Just the other night I was laying there doing a one-handed drum solo on her back when I decided it was time to make my grand escape. I stopped patting…moment of truth…she didn’t move or say anything. Sweet! Now time to ninja my way off the bed and out the door to go watch some Tosh.O. For what ever reason I was laying on my stomach this night so I carefully slid off the bed into a kneeling position. As I was trying to get my balance to stand up, the unthinkable happened. She lifted her head and said “Mom, what are you doing?” OH NO! Whyyyy? This can’t be happening! I had just put in 20 minutes of work putting her to sleep.

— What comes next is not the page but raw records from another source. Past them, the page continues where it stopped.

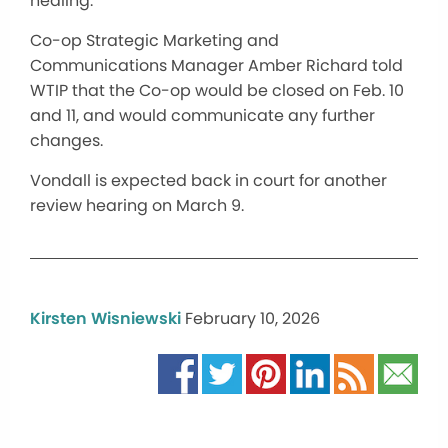
healing.”
Co-op Strategic Marketing and
Communications Manager Amber Richard told
WTIP that the Co-op would be closed on Feb. 10
and 11, and would communicate any further
changes.
Vondall is expected back in court for another
review hearing on March 9.
Kirsten Wisniewski
February 10, 2026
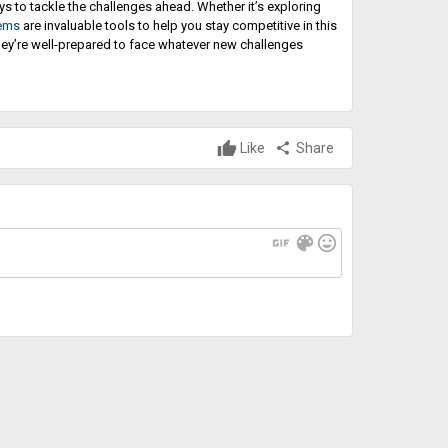
 to tackle the challenges ahead. Whether it’s exploring
tems
are invaluable tools to help you stay competitive in this
they’re well-prepared to face whatever new challenges
Like
share
Share
gif
color_lens
mood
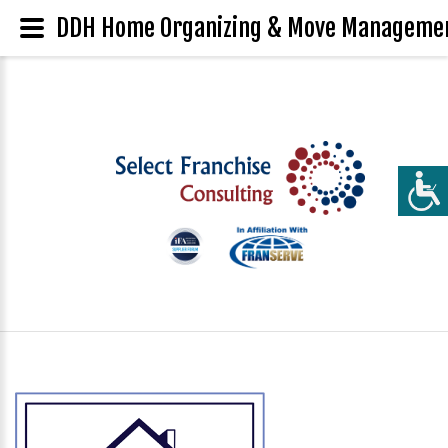
DDH Home Organizing & Move Management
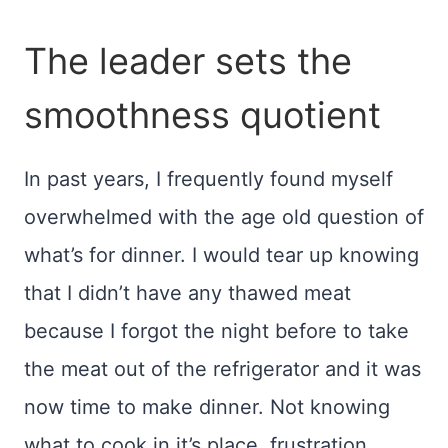
The leader sets the
smoothness quotient
In past years, I frequently found myself
overwhelmed with the age old question of
what’s for dinner. I would tear up knowing
that I didn’t have any thawed meat
because I forgot the night before to take
the meat out of the refrigerator and it was
now time to make dinner. Not knowing
what to cook in it’s place, frustration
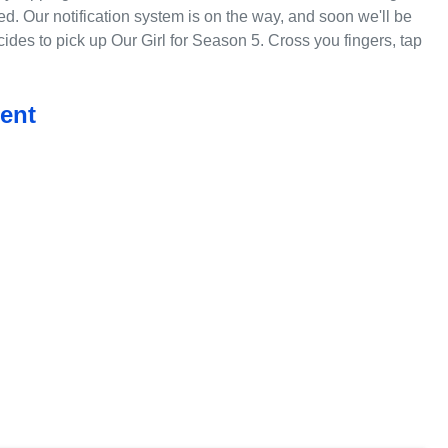
ed. Our notification system is on the way, and soon we'll be
des to pick up Our Girl for Season 5. Cross you fingers, tap
ent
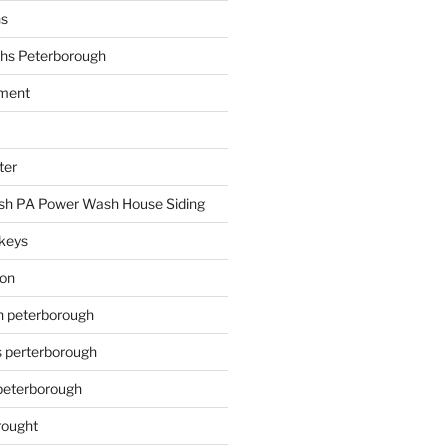
hs
hs Peterborough
ment
ter
h PA Power Wash House Siding
keys
ion
on peterborough
s perterborough
 peterborough
rought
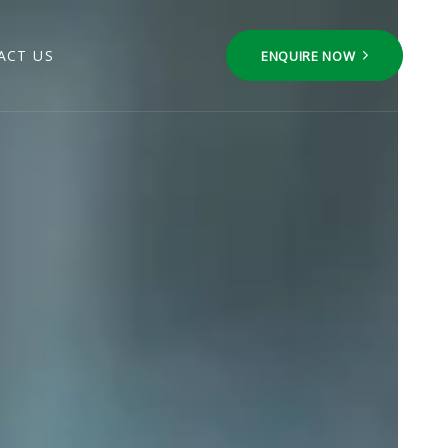
ACT US
ENQUIRE NOW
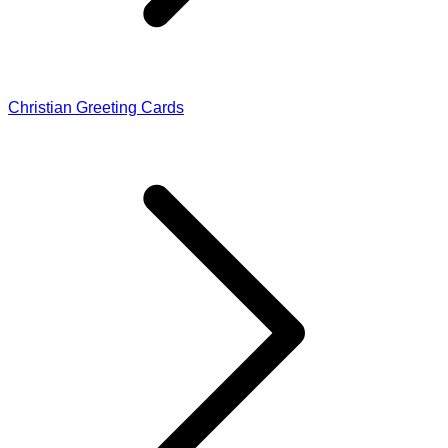
Christian Greeting Cards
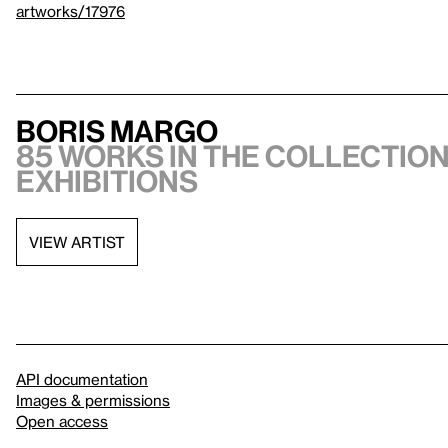
artworks/17976
Boris Margo
85 works in the collection,
exhibitions
VIEW ARTIST
API documentation
Images & permissions
Open access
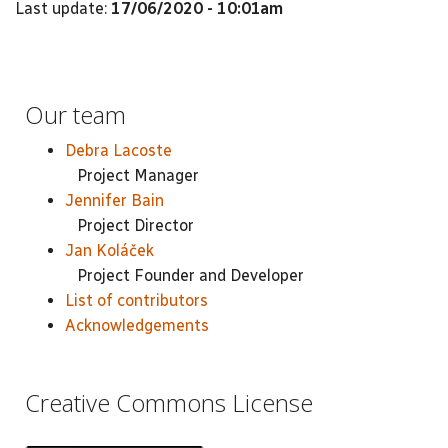
Last update:
17/06/2020 - 10:01am
Our team
Debra Lacoste
Project Manager
Jennifer Bain
Project Director
Jan Koláček
Project Founder and Developer
List of contributors
Acknowledgements
Creative Commons License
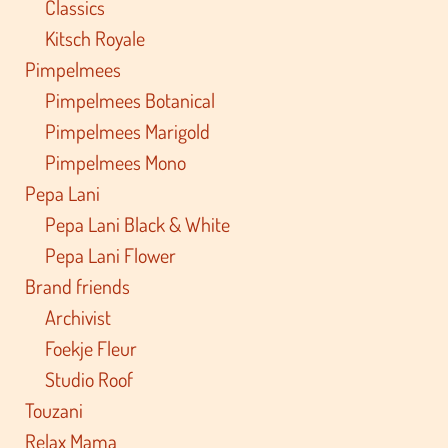
Classics
Kitsch Royale
Pimpelmees
Pimpelmees Botanical
Pimpelmees Marigold
Pimpelmees Mono
Pepa Lani
Pepa Lani Black & White
Pepa Lani Flower
Brand friends
Archivist
Foekje Fleur
Studio Roof
Touzani
Relax Mama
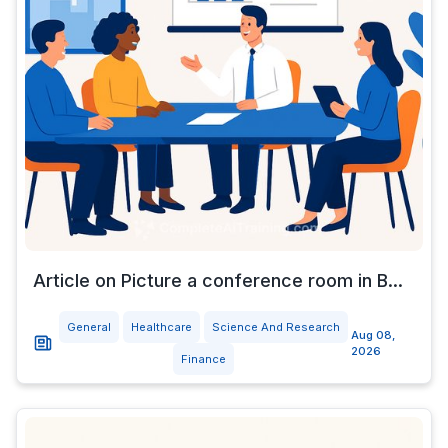
Article on Picture a conference room in B...
General
Healthcare
Science And Research
Aug 08,
2026
Finance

I quickly started patting her back again and said “Shhhh, go to sleep” to which she replied “Mom, you’re not even on the bed, you’re sitting on the floor. I can see your head” DAMNNNN. I was caught. Busted. Monster child strikes again. I stood up in my defeated state, got back in bed with her and she latched on to me. She wanted to make sure that I wasn’t going anywhere for a while…and I didn’t.

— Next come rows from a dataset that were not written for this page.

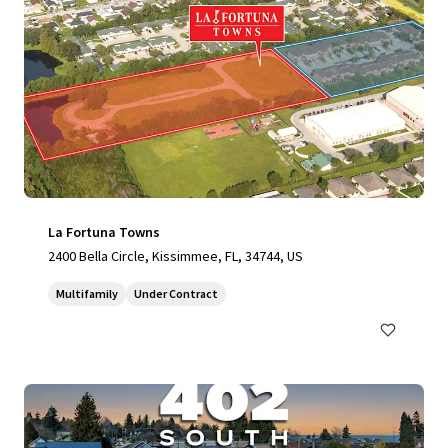
La Fortuna Towns
2400 Bella Circle, Kissimmee, FL, 34744, US
Multifamily
Under Contract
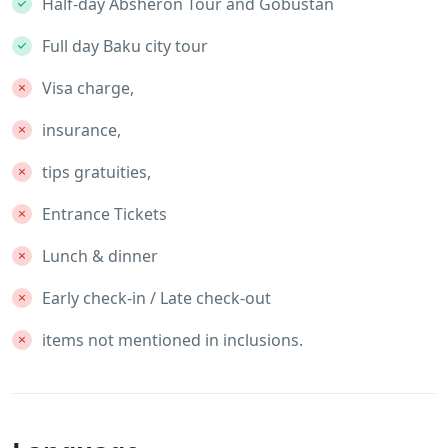
Half-day Absheron Tour and Gobustan
Full day Baku city tour
Visa charge,
insurance,
tips gratuities,
Entrance Tickets
Lunch & dinner
Early check-in / Late check-out
items not mentioned in inclusions.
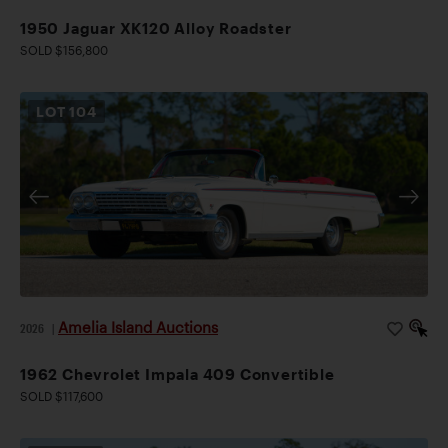
1950 Jaguar XK120 Alloy Roadster
SOLD $156,800
LOT
104
Amelia Island Auctions
2026
|
1962 Chevrolet Impala 409 Convertible
SOLD $117,600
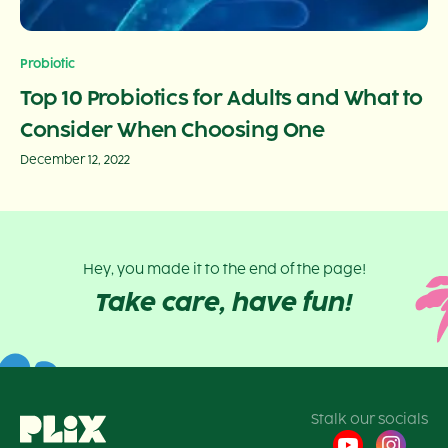
Probiotic
Top 10 Probiotics for Adults and What to
Consider When Choosing One
December 12, 2022
Hey, you made it to the end of the page!
Take care, have fun!
Stalk our socials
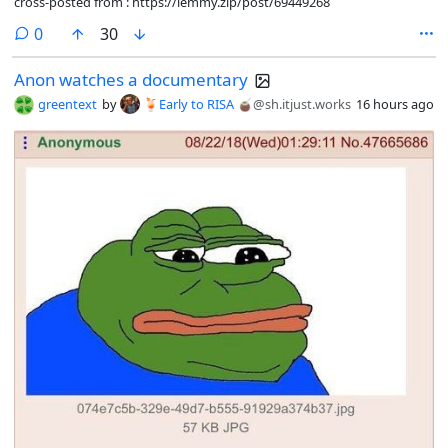
cross-posted from : https://lemmy.zip/post/69449268
comments
0
30
Anon watches a documentary
greentext
by
🍹Early to RISA 🧉
@sh.itjust.works
16 hours ago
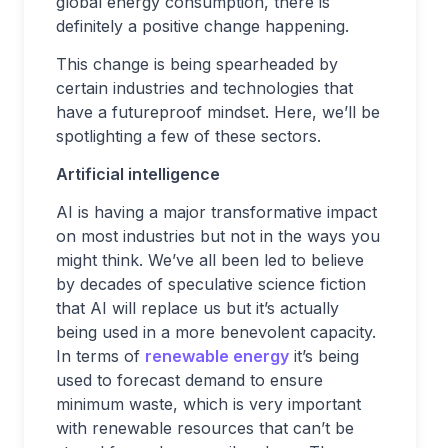
global energy consumption, there is
definitely a positive change happening.
This change is being spearheaded by
certain industries and technologies that
have a futureproof mindset. Here, we’ll be
spotlighting a few of these sectors.
Artificial intelligence
AI is having a major transformative impact
on most industries but not in the ways you
might think. We’ve all been led to believe
by decades of speculative science fiction
that AI will replace us but it’s actually
being used in a more benevolent capacity.
In terms of
renewable energy
it’s being
used to forecast demand to ensure
minimum waste, which is very important
with renewable resources that can’t be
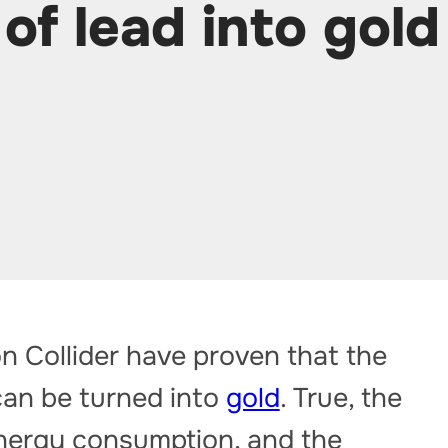
of lead into gold
n Collider have proven that the
can be turned into
gold
. True, the
nergy consumption, and the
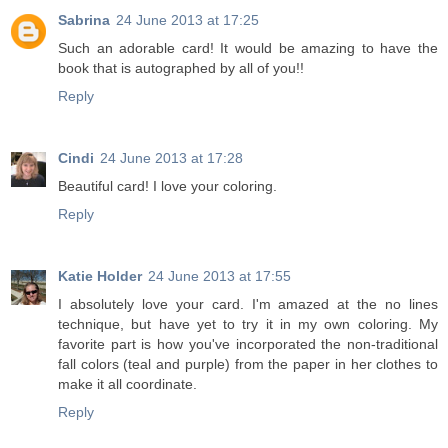
Sabrina
24 June 2013 at 17:25
Such an adorable card! It would be amazing to have the
book that is autographed by all of you!!
Reply
Cindi
24 June 2013 at 17:28
Beautiful card! I love your coloring.
Reply
Katie Holder
24 June 2013 at 17:55
I absolutely love your card. I'm amazed at the no lines
technique, but have yet to try it in my own coloring. My
favorite part is how you've incorporated the non-traditional
fall colors (teal and purple) from the paper in her clothes to
make it all coordinate.
Reply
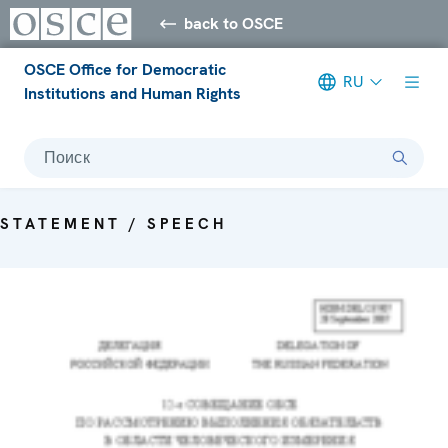
back to OSCE
OSCE Office for Democratic
RU
Institutions and Human Rights
Поиск
STATEMENT / SPEECH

-Just look at how crazy she used to sleep-
Believe me, I love my daughter to death but the feeling of relief that comes over me once she’s asleep is just the best. It should be a celebration once the monster child has been put down for the night. No more fake crying or sassiness (I wonder where she gets it from). No more of me saying “Stop, don’t do that.” “Leave the cat alone.” “Get out of my makeup”. I now have this thing called “quiet time” that I’ve become so unaccustomed to. I can shower without her climbing on top of the toilet trying to throw cold water on me. Or even better, I can take a BATH and just sit there in the tub in peace. I can eat something and not have to share it. After an accomplished escape from her room, I usually go sit on the couch and watch TV, but sometimes it takes me a while to realize that I’m still watching cartoons. There’s no voice in my head that says “Hey dummy, your child is asleep, change the damn channel.”

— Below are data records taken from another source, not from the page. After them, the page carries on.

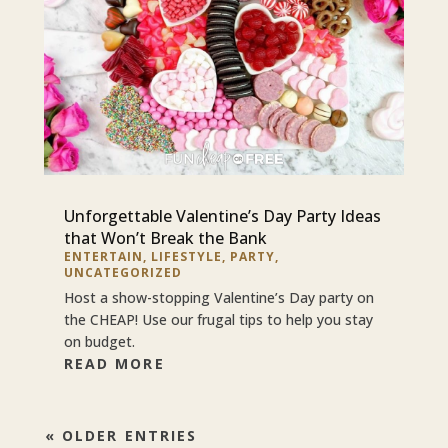
Unforgettable Valentine’s Day Party Ideas
that Won’t Break the Bank
ENTERTAIN
,
LIFESTYLE
,
PARTY
,
UNCATEGORIZED
Host a show-stopping Valentine’s Day party on
the CHEAP! Use our frugal tips to help you stay
on budget.
READ MORE
« OLDER ENTRIES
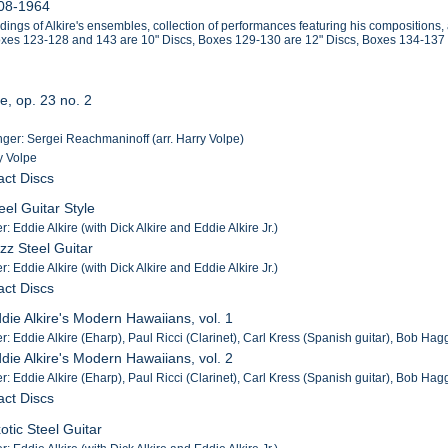
908-1964
rdings of Alkire's ensembles, collection of performances featuring his compositions
Boxes 123-128 and 143 are 10" Discs, Boxes 129-130 are 12" Discs, Boxes 134-137
e, op. 23 no. 2
er: Sergei Reachmaninoff (arr. Harry Volpe)
y Volpe
act Discs
eel Guitar Style
: Eddie Alkire (with Dick Alkire and Eddie Alkire Jr.)
azz Steel Guitar
: Eddie Alkire (with Dick Alkire and Eddie Alkire Jr.)
act Discs
ddie Alkire's Modern Hawaiians, vol. 1
r: Eddie Alkire (Eharp), Paul Ricci (Clarinet), Carl Kress (Spanish guitar), Bob Hag
ddie Alkire's Modern Hawaiians, vol. 2
r: Eddie Alkire (Eharp), Paul Ricci (Clarinet), Carl Kress (Spanish guitar), Bob Hag
act Discs
otic Steel Guitar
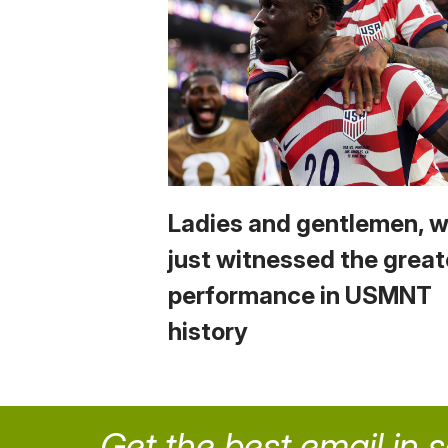
Ladies and gentlemen, 
just witnessed the great
performance in USMNT
history
Get the best email in 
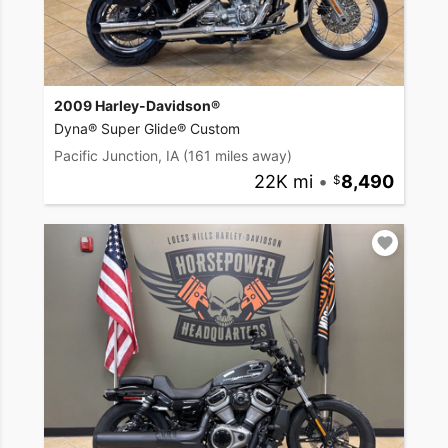
2009 Harley-Davidson®
Dyna® Super Glide® Custom
Pacific Junction, IA
(161 miles away)
22K mi
•
8,490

I actually started this blog the other day and as I was typing, Alexa was laying on me watching Henry Danger. It was one minute until the show was over, which meant it was 1 minute until we started our bedtime routine. Yes, it may have been 1 hour past her bedtime, but hey, momma was trying to finish this blog. She had been super quiet for a while so I looked down and saw that she was passed out. I used my Orange Theory muscles to pick her up and started making my way to her room, stepping on a cat in the process. The cat meowed and I cussed under my breath, but I managed to get her into bed without waking her up and without killing a cat. I’d say that was a double win for me that night!